Task to complete → List every line in the rows below that contains the string "دکتر", and copy each such line in full. The match is case-sensitive.

'''

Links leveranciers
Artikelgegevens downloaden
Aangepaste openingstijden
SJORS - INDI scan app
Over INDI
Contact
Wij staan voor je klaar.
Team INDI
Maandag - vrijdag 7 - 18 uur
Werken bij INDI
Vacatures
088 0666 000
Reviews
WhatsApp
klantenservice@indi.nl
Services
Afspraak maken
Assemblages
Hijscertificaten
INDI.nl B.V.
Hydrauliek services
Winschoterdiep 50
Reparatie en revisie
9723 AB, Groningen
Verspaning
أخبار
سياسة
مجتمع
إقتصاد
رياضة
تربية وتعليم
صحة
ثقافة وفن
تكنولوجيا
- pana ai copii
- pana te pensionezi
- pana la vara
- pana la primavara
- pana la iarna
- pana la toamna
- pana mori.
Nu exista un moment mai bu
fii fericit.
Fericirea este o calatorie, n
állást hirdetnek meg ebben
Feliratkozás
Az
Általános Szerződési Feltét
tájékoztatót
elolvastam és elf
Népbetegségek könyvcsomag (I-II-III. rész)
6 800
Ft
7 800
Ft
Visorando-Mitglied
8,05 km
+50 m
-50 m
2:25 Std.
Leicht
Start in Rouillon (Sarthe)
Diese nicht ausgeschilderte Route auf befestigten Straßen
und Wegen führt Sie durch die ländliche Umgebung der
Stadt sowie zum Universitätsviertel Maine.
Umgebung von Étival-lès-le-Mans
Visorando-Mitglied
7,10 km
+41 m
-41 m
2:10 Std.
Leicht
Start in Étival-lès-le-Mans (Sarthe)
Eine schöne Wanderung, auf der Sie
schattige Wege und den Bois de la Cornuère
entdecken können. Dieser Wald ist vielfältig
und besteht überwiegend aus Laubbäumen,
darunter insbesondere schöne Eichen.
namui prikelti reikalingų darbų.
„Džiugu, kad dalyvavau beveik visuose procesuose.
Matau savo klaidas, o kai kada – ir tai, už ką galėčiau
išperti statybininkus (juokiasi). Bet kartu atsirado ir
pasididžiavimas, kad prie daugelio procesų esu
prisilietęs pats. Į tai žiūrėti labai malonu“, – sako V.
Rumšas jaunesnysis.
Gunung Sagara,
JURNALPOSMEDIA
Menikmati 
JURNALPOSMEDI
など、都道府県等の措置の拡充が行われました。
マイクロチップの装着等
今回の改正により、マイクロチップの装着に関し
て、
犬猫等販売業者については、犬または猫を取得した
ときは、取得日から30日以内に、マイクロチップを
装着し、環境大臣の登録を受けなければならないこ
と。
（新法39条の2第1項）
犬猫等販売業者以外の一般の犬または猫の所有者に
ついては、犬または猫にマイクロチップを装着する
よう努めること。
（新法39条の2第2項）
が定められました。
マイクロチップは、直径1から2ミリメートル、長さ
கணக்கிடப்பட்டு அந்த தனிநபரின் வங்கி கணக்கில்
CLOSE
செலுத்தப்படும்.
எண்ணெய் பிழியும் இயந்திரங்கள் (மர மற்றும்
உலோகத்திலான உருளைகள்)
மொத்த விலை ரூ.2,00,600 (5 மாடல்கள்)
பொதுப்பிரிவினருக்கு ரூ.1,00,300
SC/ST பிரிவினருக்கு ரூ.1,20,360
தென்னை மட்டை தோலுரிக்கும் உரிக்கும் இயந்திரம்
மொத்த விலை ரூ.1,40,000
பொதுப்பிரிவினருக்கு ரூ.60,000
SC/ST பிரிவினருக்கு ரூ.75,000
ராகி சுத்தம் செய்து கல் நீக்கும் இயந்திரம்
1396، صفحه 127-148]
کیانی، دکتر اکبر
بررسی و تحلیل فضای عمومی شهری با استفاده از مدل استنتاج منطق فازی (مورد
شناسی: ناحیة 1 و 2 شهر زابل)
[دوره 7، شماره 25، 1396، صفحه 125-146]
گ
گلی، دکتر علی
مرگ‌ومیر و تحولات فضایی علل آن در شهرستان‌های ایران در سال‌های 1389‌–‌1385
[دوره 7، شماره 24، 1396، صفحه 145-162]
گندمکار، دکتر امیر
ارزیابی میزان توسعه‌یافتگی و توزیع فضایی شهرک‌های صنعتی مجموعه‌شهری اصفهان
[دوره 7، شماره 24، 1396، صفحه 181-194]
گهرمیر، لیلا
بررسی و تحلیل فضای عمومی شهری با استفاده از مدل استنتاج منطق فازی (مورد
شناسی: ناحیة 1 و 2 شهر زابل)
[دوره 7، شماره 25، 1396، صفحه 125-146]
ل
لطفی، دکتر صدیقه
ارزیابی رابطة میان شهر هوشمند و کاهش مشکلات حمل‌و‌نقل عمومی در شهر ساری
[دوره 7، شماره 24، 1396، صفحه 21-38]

'''
'''

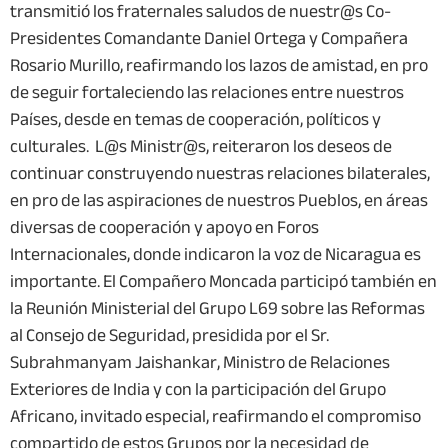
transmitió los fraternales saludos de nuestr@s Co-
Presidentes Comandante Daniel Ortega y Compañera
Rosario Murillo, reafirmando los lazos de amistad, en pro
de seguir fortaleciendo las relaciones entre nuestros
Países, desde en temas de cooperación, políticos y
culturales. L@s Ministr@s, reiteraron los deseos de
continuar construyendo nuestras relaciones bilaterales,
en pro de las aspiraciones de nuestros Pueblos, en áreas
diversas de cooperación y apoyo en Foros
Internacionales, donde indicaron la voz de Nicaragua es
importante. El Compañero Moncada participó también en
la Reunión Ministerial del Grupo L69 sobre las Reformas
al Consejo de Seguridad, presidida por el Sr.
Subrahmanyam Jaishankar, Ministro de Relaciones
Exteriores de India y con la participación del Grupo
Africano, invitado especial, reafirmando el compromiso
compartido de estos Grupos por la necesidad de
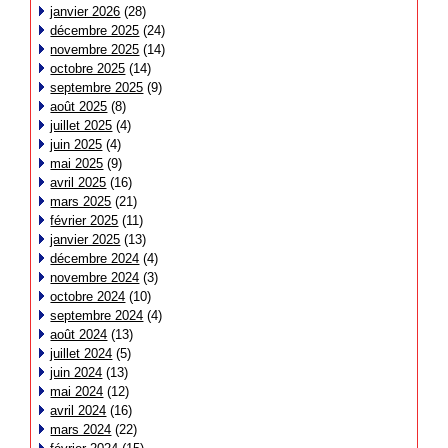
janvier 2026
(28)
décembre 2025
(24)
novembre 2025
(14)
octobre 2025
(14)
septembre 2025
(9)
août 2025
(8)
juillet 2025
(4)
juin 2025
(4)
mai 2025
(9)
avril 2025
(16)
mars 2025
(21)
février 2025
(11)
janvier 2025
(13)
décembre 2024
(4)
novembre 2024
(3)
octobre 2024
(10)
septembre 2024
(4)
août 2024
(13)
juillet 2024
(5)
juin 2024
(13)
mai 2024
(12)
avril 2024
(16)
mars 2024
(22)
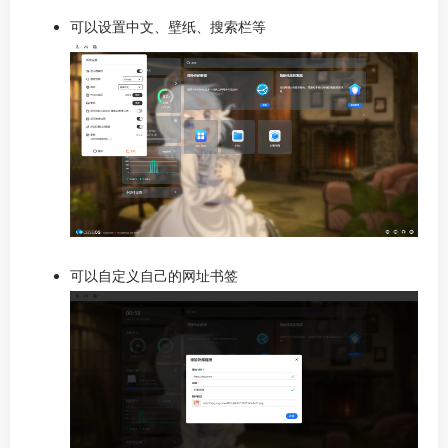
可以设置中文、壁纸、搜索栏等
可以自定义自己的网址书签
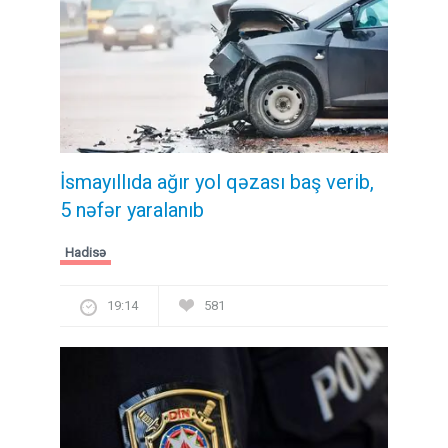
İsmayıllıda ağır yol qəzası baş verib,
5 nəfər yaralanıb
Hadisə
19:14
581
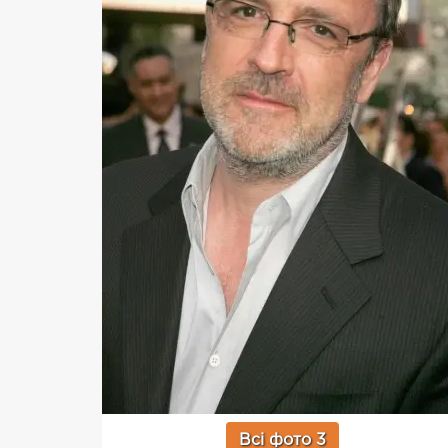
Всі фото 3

'''

Expected answer →
کیانی، دکتر اکبر
گلی، دکتر علی
گندمکار، دکتر امیر
لطفی، دکتر صدیقه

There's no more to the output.